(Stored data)
——————————
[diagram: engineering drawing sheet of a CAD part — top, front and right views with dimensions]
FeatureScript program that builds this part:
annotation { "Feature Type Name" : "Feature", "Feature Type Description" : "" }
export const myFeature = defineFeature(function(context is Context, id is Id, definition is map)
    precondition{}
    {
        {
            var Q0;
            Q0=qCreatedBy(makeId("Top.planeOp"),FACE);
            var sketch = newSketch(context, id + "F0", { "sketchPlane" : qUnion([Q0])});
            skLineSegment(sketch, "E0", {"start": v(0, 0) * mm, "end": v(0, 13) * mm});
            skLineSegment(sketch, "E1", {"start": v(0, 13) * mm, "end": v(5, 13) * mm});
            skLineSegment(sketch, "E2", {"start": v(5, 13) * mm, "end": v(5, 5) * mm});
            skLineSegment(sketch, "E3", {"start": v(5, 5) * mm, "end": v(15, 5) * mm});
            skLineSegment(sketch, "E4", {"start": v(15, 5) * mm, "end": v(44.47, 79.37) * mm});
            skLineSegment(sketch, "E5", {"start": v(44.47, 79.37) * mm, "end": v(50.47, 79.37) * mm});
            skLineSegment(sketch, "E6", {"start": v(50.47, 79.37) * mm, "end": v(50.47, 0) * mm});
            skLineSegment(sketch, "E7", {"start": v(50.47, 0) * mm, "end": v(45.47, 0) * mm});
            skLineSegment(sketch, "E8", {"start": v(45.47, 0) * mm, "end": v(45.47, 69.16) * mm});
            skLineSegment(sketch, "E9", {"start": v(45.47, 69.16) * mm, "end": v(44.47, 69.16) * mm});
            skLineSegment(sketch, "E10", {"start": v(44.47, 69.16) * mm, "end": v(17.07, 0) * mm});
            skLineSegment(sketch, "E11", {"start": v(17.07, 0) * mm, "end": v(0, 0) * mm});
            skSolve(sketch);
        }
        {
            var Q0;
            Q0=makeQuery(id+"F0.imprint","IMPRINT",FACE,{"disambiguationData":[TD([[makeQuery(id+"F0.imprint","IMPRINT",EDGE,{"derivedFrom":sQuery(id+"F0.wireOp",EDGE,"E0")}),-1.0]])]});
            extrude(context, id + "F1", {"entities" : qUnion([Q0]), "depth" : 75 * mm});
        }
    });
——————————
- TASK
Return each line of the data above that contains the string "skLineSegment", matching case exactly.

- OUTPUT FOR THIS TASK
            skLineSegment(sketch, "E0", {"start": v(0, 0) * mm, "end": v(0, 13) * mm});
            skLineSegment(sketch, "E1", {"start": v(0, 13) * mm, "end": v(5, 13) * mm});
            skLineSegment(sketch, "E2", {"start": v(5, 13) * mm, "end": v(5, 5) * mm});
            skLineSegment(sketch, "E3", {"start": v(5, 5) * mm, "end": v(15, 5) * mm});
            skLineSegment(sketch, "E4", {"start": v(15, 5) * mm, "end": v(44.47, 79.37) * mm});
            skLineSegment(sketch, "E5", {"start": v(44.47, 79.37) * mm, "end": v(50.47, 79.37) * mm});
            skLineSegment(sketch, "E6", {"start": v(50.47, 79.37) * mm, "end": v(50.47, 0) * mm});
            skLineSegment(sketch, "E7", {"start": v(50.47, 0) * mm, "end": v(45.47, 0) * mm});
            skLineSegment(sketch, "E8", {"start": v(45.47, 0) * mm, "end": v(45.47, 69.16) * mm});
            skLineSegment(sketch, "E9", {"start": v(45.47, 69.16) * mm, "end": v(44.47, 69.16) * mm});
            skLineSegment(sketch, "E10", {"start": v(44.47, 69.16) * mm, "end": v(17.07, 0) * mm});
            skLineSegment(sketch, "E11", {"start": v(17.07, 0) * mm, "end": v(0, 0) * mm});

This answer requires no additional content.